Last month, Ylann Schemm, Executive Director of the Elsevier Foundation joined our partners, The World Academy of Sciences (TWAS), in their headquarters in Trieste, Italy, for an inspiring workshop for our recently awarded gender equity and climate action project grants winners.

This workshop was a powerful reminder of the critical role of women’s leadership in addressing global challenges. The insights shared by speakers as well as the participants themselves underscored the importance of collaboration and cross-sectoral partnerships in advancing gender equity and climate action. As one participant illustrated, “In Kenya, we have a proverb that says: if you want to educate a nation, educate a woman. Women are progressive, they share the knowledge. They are the most vulnerable and mostly affected by climate change, and they need to understand where this problem is coming from and that solutions can come from them.”

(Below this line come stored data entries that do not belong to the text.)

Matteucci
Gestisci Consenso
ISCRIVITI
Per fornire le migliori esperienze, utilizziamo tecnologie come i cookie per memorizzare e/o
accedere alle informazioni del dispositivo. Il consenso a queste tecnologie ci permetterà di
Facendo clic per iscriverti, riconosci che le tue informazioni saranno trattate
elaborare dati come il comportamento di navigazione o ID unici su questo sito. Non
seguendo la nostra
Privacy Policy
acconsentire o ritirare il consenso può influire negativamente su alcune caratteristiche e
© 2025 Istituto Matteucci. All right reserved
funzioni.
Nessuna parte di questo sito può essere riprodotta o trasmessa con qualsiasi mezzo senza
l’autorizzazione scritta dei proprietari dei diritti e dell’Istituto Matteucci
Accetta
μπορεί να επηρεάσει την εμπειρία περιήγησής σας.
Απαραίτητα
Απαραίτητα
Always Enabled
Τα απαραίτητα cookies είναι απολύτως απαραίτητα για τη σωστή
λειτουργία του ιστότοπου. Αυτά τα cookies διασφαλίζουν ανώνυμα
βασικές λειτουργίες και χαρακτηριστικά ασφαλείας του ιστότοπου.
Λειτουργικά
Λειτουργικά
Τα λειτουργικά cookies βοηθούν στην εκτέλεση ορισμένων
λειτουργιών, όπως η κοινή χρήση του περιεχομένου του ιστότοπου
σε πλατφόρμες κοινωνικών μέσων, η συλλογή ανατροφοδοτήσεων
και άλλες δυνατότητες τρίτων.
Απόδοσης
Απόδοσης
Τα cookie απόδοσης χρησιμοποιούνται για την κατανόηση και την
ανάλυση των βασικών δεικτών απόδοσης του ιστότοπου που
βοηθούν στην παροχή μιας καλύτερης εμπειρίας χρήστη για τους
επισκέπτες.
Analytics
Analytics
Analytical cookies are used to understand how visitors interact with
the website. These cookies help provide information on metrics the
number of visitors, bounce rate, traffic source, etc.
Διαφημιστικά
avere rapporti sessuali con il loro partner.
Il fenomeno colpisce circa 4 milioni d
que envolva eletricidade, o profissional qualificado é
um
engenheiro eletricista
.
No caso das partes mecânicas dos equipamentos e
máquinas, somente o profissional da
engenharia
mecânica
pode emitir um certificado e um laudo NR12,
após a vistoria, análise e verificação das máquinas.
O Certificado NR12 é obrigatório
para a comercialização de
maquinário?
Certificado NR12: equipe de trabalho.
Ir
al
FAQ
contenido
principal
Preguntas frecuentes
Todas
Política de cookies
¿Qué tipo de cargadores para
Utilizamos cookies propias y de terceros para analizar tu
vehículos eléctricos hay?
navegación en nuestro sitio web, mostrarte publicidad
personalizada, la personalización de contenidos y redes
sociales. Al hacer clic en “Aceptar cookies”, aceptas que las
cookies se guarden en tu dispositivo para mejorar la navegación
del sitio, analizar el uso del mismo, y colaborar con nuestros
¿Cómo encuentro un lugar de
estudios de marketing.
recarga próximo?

This partnership embodies the important role played by the Elsevier Foundation in tackling a cross section of issues, and as we launch our Annual Report, we are prompted to ask some important questions about equity in research and health, and indeed about the Foundation’s role in tackling the challenges to bringing about greater inclusion.

The 2023 Elsevier Foundation Report
Established in 2006, the Foundation and has since worked with over 100 partners in 70 countries, providing around $16 million in grants to projects supporting climate action, gender equity, inclusive health and research, and more.

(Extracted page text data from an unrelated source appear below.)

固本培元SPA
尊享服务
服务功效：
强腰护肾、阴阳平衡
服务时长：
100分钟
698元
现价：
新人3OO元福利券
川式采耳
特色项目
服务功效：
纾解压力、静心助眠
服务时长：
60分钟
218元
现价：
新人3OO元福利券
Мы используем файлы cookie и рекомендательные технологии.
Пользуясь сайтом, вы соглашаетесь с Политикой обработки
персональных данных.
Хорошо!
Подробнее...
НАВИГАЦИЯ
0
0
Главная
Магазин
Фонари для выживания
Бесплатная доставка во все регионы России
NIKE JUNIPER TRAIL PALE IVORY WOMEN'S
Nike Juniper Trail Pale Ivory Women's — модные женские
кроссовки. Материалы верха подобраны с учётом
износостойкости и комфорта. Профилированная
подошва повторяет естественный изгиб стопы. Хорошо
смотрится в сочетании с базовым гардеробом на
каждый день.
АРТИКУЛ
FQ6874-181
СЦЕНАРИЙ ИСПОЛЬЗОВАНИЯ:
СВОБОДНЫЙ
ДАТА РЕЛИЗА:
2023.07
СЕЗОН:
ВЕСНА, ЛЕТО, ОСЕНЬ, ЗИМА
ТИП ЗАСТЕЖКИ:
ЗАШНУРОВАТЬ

Read the report, or browse a visual summary.

For example, how can we make research more inclusive of the Global South? This is the critical question that Elsevier’s 2022 report Pathways to Net Zero: Global South Research in the Transition to Clean Energy raises. The report makes a compelling case: for clean energy and carbon capture research to succeed, researchers in the Global South need to be fully included in the conversation. From the report, we learn that only a small proportion of Net Zero Energy research is conducted in and for the Global South. Researchers from the Global South accounted for a fifth of publication authors and 9% of international collaborations while a very small percentage of researchers conducted Global South fieldwork.